Transcribe word for word the passage of the forum thread on opening Lotus 1-2-3 files, starting at "yah it's worked" and ending at "done excel clone.".

[EXTRACTED TEXT — start]

# Viewer



## jlecuyer (Nov 18, 2009)

Hi,
Does someone know a kind of viewer for lotus 1-2-3 (*.wk4) files ?

Regards,


----------



## ahmorrow (May 5, 2009)

http://www.fileinfo.com/extension/wk4 said:


> Detailed information for file extension WK4:
> Primary association: 1-2-3
> Company: IBM
> File classification: Spreadsheet
> ...


That being said, yes I do. Gnumeric opens the files and it is available under the GPL license, meaning free/gratis.

Here's a download link.

http://download.cnet.com/Gnumeric/3000-2077_4-10968476.html


----------



## jlecuyer (Nov 18, 2009)

Thanks I gonna try it today


----------



## ahmorrow (May 5, 2009)

Let us know how it works out and if it does work could you mark this post as solved? It'd be a great help to everyone here--and of course people that use google.

Just go up to your original post, go to "Thread Tools" and then "Mark Post as Solved"


----------



## jlecuyer (Nov 18, 2009)

That link isn't gnumeric it's gnumeric debug....

Thanks


----------



## ahmorrow (May 5, 2009)

This should work. If it doesn't, try searching google: "gnumeric for windows" without the quotes. I'd try installing it myself, but it's an exe and for me all I really have to do is use my synaptic package manager.



http://projects.gnome.org/gnumeric/downloads.shtml said:


> http://www.gnome.org/~jody/gnumeric/win32/gnumeric-1.9.12-20090902-debug.exe


----------



## jlecuyer (Nov 18, 2009)

yah it's worked finaly, but my files are all mixed up when I open then in gnumeric


----------



## ahmorrow (May 5, 2009)

Have you tried opening them in excel? http://www.openoffice.org has a free office suit that comes with a rather well done excel clone.


----------



## Squashman (Apr 14, 2005)

I would think they would open in Lotus Symphony.
http://symphony.lotus.com/software/lotus/symphony/home.nsf/home


----------

[EXTRACTED TEXT — finish]
[INFORMATION GIVEN — start]

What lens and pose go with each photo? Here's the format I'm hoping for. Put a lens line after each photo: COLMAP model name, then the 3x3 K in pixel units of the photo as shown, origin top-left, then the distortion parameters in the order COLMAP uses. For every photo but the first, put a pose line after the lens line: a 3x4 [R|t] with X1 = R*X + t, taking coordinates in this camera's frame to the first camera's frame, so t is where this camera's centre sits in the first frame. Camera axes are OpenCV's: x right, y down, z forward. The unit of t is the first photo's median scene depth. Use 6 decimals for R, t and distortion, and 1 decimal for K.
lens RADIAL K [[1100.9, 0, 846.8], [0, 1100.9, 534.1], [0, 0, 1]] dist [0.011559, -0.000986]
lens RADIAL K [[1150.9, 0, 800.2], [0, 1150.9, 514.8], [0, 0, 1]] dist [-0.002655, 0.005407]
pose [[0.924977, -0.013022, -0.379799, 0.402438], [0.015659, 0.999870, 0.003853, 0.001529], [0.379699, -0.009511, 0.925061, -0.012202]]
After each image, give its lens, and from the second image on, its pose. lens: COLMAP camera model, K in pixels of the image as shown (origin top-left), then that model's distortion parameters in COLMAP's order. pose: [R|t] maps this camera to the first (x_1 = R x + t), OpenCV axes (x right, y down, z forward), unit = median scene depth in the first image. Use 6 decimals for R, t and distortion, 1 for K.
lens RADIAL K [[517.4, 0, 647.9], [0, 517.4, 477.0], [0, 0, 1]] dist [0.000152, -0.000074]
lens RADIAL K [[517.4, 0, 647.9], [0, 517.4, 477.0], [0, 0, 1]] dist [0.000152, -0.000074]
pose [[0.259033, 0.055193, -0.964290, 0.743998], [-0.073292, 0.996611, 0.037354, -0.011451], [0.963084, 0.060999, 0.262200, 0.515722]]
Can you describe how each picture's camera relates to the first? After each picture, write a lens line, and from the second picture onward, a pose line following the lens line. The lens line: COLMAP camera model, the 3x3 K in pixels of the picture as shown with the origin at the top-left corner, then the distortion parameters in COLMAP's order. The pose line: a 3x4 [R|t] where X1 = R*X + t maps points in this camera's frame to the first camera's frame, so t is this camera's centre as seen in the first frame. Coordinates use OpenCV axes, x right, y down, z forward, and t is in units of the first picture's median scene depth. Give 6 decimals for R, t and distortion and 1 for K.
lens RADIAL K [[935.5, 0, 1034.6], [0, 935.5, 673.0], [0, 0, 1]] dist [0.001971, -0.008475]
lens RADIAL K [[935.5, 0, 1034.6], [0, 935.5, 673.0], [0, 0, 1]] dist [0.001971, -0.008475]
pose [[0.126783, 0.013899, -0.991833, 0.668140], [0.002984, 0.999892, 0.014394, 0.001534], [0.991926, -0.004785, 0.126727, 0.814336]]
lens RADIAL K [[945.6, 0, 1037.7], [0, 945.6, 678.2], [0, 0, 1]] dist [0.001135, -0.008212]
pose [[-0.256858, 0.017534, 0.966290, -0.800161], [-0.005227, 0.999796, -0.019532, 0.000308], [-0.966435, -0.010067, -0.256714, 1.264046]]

[INFORMATION GIVEN — finish]

YOUR SOLUTION ->
yah it's worked finaly, but my files are all mixed up when I open then in gnumeric


----------



## ahmorrow (May 5, 2009)

Have you tried opening them in excel? http://www.openoffice.org has a free office suit that comes with a rather well done excel clone.